MERETAS MIMPI DI USIA MUDA

   

      Udara begitu panas. Sang surya tak henti-hentinya mengeluarkan cahaya yang begitu membara. Bulir peluh yang membanjiri para pekerja tak membuat mereka putus semangat. Begitu juga dengan bocah berusia lima tahun dengan gendongan bakul. 

      Ara, nama yang akrab disapa oleh orang-orang di kampungnya. Tak heran di usianya yang begitu muda ia cukup dikenal, Ara penjaja timpan yaitu makanan khas Aceh yang sangat populer yang banyak digemari dikalangan masyarakat Aceh dengan rasa yang sangat lezat. Menjual Timpan merupakan pekerjaan utama untuk menghidupi kebutuhannya dan juga neneknya yang sudah tua renta. Orang tua Ara sudah meninggalkannya diusia 2 tahun, akibat kecelakaan maut yang merenggut banyak korban jiwa. 

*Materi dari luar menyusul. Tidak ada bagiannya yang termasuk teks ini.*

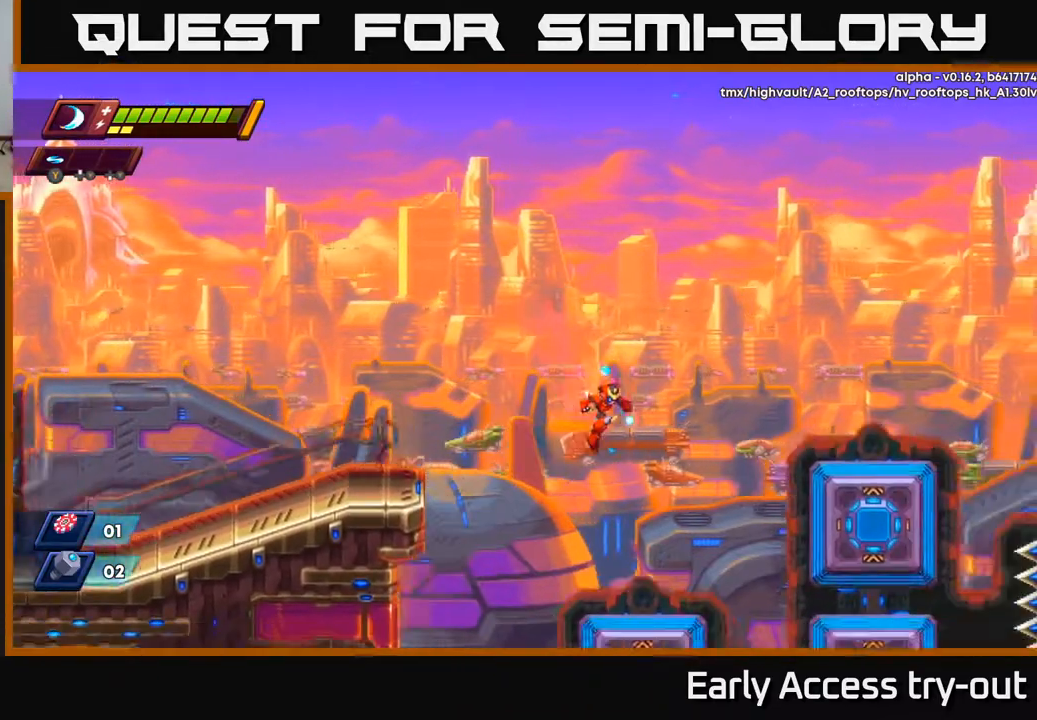
{"buttons": ["A", "DPAD_RIGHT"], "right_stick": "center", "events": [[83, "A", "up"], [133, "DPAD_RIGHT", "up"], [183, "DPAD_LEFT", "down"], [300, "DPAD_LEFT", "up"], [317, "DPAD_RIGHT", "down"], [383, "A", "down"]]}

      Peluh dan keringat berayun-ayun didahinya. Ubun-ubun terasa seperti tertusuk oleh panah api sang surya yang begitu bergelora. Ara beristirahat sejenak, kakinya yang mungil tak mampu lagi menopang tubuhnya untuk melanjutkan perjalanan. Dilihatnya Timpan yang masih tersisa diatas nampan besar membuat mulutnya tergiur untuk mencobanya. Perut yang sedari tadi memanggil tak bisa ditahannya lagi. Ia langsung mengambil satu Timpan dan memakannya dengan lahap.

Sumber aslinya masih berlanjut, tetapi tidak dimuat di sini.